En los Misterios dolorosos, nos acercamos a algunos de las grandes interrogantes del hombre: el por qué del dolor y el sufrimiento; de la soledad y el abandono; el significado de la cruz y el sentido de la muerte… y una pregunta inquietante: ¿hay algo más después de la esta vida? El dolor es un misterio. Tan sólo si contemplamos el dolor del mismo Hijo de Dios, podemos tener una explicación: el dolor de Cristo fue un dolor redentor, su muerte una muerte por amor. En su dolor y muerte todos alcanzamos vida y gozo.
La soledad del huerto de los olivos
El primer misterio doloroso es la Oración en el Huerto.
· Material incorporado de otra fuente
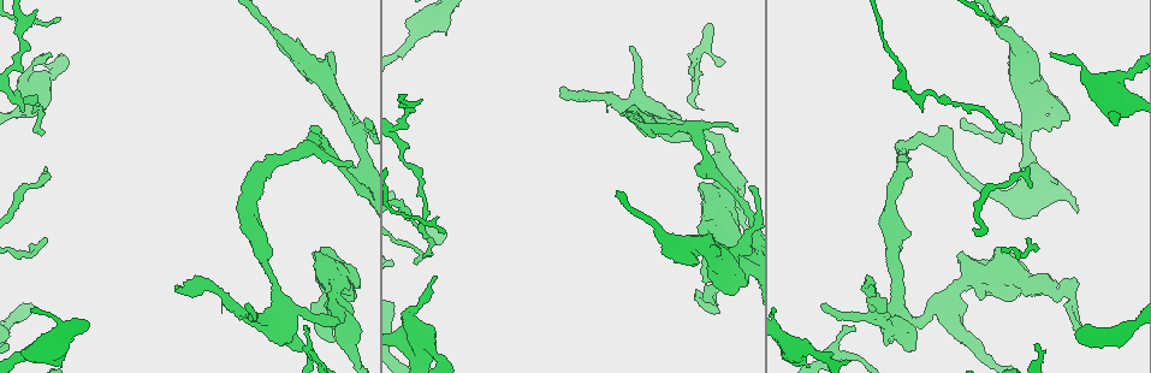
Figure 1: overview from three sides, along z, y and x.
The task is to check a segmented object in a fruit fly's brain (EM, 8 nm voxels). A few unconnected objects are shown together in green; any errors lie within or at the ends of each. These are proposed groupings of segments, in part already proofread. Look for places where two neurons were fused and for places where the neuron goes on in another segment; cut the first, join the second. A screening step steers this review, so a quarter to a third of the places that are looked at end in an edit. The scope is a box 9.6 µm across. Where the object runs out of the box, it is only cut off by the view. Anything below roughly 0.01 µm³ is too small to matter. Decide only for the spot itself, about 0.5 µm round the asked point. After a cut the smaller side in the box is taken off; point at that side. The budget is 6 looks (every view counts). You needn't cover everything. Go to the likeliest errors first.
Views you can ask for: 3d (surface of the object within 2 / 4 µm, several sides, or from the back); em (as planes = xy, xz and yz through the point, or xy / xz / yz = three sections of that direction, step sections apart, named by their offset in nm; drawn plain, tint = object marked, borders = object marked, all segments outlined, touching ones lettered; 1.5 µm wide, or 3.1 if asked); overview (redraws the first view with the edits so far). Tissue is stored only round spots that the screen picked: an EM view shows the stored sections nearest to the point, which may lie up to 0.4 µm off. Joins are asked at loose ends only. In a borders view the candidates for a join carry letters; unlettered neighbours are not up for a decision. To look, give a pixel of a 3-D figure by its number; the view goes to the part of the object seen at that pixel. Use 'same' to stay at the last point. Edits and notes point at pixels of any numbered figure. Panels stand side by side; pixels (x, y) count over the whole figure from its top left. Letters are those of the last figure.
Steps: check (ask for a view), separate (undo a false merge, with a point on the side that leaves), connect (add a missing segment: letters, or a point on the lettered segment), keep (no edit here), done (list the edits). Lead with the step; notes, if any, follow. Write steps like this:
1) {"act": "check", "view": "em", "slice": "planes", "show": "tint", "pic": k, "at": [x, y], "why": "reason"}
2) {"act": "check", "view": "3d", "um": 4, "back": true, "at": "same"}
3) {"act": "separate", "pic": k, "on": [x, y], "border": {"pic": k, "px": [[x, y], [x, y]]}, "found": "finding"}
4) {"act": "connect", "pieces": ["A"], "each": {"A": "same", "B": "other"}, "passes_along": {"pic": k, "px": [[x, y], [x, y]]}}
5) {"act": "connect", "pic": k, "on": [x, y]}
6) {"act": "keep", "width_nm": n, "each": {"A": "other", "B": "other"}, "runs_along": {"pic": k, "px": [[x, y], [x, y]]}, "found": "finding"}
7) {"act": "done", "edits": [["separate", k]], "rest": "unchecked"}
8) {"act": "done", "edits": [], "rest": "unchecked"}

{"act": "check", "view": "em", "slice": "yz", "step": 8, "show": "borders", "pic": 1, "at": [332, 338], "why": "branch stops here"}

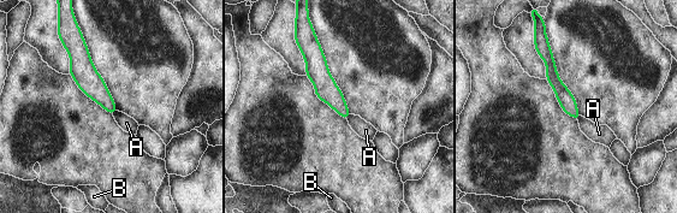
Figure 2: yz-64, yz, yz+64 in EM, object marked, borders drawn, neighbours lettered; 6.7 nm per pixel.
{"act": "keep", "longest_contact_nm": ["A", 50], "each": {"A": "other", "B": "other"}, "border": {"pic": 2, "px": [[350, 114], [346, 119]]}, "found": "none of them fits"}

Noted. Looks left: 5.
{"act": "check", "view": "em", "slice": "planes", "show": "borders", "pic": 1, "at": [1031, 185], "why": "tapers out"}

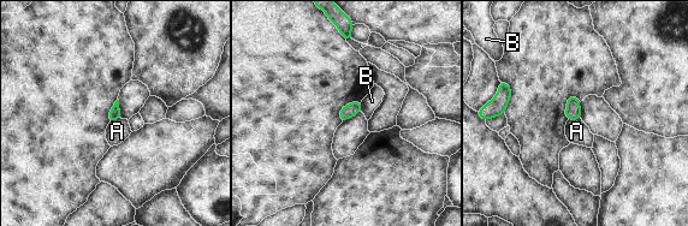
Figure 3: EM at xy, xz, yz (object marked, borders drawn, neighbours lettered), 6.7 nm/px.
{"act": "keep", "width_nm": 80, "each": {"A": "other", "B": "other"}, "border": {"pic": 3, "px": [[580, 118], [568, 120]]}, "found": "none of them fits"}

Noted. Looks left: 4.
{"act": "check", "view": "3d", "um": 4, "pic": 1, "at": [946, 304], "why": "branch point"}

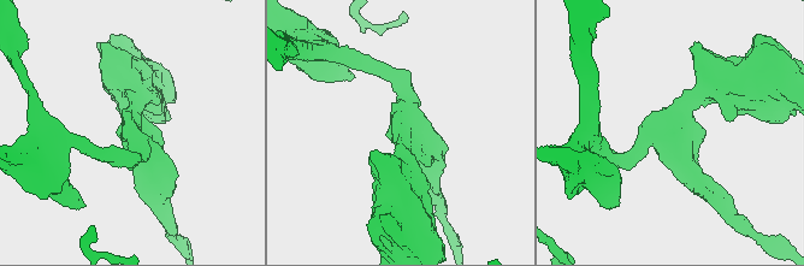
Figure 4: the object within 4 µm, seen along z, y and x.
{"act": "check", "view": "em", "slice": "planes", "show": "borders", "pic": 4, "at": [400, 127], "arms": 3, "arm_widths_nm": [240, 240, 360], "why": "now the EM"}

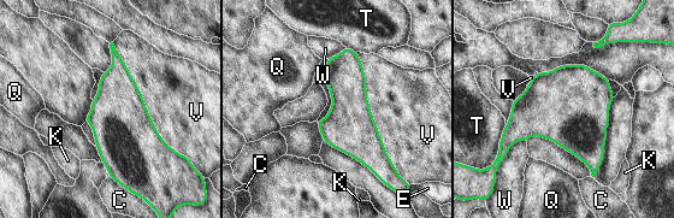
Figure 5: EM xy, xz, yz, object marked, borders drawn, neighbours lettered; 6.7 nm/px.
{"act": "keep", "width_nm": 340, "each": {"C": "other", "E": "other", "K": "other", "Q": "other", "T": "other", "V": "other", "W": "other"}, "found": "all the same neuron"}

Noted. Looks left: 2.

El Evangelio narra esta escena con un sencillo dramatismo: Jesús «llevó consigo a Pedro, a Santiago y a Juan. Comenzó a sentir angustia, y les dijo: Siento una tristeza mortal. Quedaos aquí y velad. Y avanzando un poco más, se postró en tierra y suplicaba que, a ser posible, no tuviera que pasar por aquel trance. Decía: ¡Abba, Padre! Todo te es posible. Aparta de mí este cáliz de amargura. Pero no se haga mi voluntad, sino la tuya. Volvió y los encontró dormidos…» (Mc 14,33-36). En Getsemaní, Cristo, el Señor, se muestra profundamente humano: lo quiere compartir todo con nosotros, hasta la experiencia extrema del dolor más sangrante. Cristo asumirá el dolor físico de unos azotes, de una cruz y de una muerte; pero también sufrirá el dolor moral de la traición, la burla y el desprecio. El dolor es un prisma de múltiples colores.
Una forma sutil de dolor es la soledad. En Getsemaní se ofrece una lección para romper la soledad. En aquella hora en la que los discípulos más íntimos están dormidos, y Judas en sus tratos de traición, Jesús de Nazaret no puede sino dirigirse a su Padre Dios, buscando una respuesta a tanto dolor, a una soledad tan cruel, a este destino que parece se aboca irremisiblemente al fracaso. En Getsemaní se nos muestra la humanidad del Hijo de Dios; ante el dolor, se revela: «qué pase de mí este cáliz». Pero su corazón puede con todos los dolores y los abandonos, cuando levanta la mirada hacia su Padre. Al invocarlo, se rompe la soledad radical de Jesús, que nos muestra su confianza radical en su Padre, volcando su destino en sus manos y suplicando, con sudor de sangre: «Hágase tu voluntad y no la mía».
En Getsemaní, Cristo comparte todas las soledades del mundo. Y, en Getsemaní, Cristo denuncia todas las soledades del mundo. Sobre todo, denuncia la soledad extrema en la que nos sumerge el pecado, que nos aísla de Dios y nos separa de los hermanos. La muerte de Cristo es una respuesta a esta soledad extrema: entrega su vida para reconciliarnos con Dios y reconstruir la fraternidad. Getsemaní es, pues, un anuncio de la mejor compañía, cuando la mañana de Pascua el Resucitado sea reconocido como el Señor de la Vida.
«Stabat Mater»: Nuestra Señora de la Soledad
«Estaba la Madre Dolorosa, junto a los pies de la Cruz». Esta bella secuencia de la Liturgia, uno de los momentos recogidos en el arte con más asiduidad, convierte a María en Maestra del misterio del dolor. Y También en Señora de la Soledad.
La piedad popular llama con esta advocación a María. La invoca, queriendo romper la propia soledad sintiendo cercana la compañía de la madre. María es experta en romper soledades. Como el amor verdadero, como los auténticos amigos, sabe estar en el lugar preciso y en el momento adecuado. María rompe la soledad del Hijo recién nacido, arropándolo en el amor de su regazo; María protege al Hijo perseguido, en su huida a Egipto; María acompaña el crecimiento de Jesús, sin comprender incluso que su hijo tenía que ocuparse de las cosas de su Padre; María se convierte en discípula para poder seguir a su Hijo Maestro; María aparece en la soledad de las últimas horas de su Hijo: comensal, en la Última Cena; espectadora sufriente en el juicio y la condena; acompañante, cargada de amor y dolor, en la calle de la Amargura y mujer fuerte a los pies de la Cruz, sosteniendo con su amor el aparente fracaso del Mesías.
María comparte, por fin, la soledad de los primeros discípulos, reuniéndolos en el Cenáculo, aguardando la buena noticia de la Resurrección, noticia que rompe todas las soledades. María es la mejor compañera de los discípulos de su Hijo, -ahora de la Iglesia- cuando al recibir el Espíritu se convierten en los primeros mensajeros entusiasmados del Evangelio. Nuestra «Señora de la soledad, nuestra mejor compañía. Ruega por nosotros».